-- Opening Marker --
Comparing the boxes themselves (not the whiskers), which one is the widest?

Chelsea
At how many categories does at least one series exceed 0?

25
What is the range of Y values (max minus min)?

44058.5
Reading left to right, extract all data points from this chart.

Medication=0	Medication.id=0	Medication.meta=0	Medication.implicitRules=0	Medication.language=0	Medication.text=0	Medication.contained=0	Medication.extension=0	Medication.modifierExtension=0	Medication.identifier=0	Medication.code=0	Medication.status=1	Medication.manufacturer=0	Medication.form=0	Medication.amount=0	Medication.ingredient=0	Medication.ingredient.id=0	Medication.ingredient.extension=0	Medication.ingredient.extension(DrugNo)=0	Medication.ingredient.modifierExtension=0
-- Closing Marker --
Rewrite all the records above, substituting "groups" for "categories" and leaving everything else unchanged.

Comparing the boxes themselves (not the whiskers), which one is the widest?

Chelsea
At how many groups does at least one series exceed 0?

25
What is the range of Y values (max minus min)?

44058.5
Reading left to right, extract all data points from this chart.

Medication=0	Medication.id=0	Medication.meta=0	Medication.implicitRules=0	Medication.language=0	Medication.text=0	Medication.contained=0	Medication.extension=0	Medication.modifierExtension=0	Medication.identifier=0	Medication.code=0	Medication.status=1	Medication.manufacturer=0	Medication.form=0	Medication.amount=0	Medication.ingredient=0	Medication.ingredient.id=0	Medication.ingredient.extension=0	Medication.ingredient.extension(DrugNo)=0	Medication.ingredient.modifierExtension=0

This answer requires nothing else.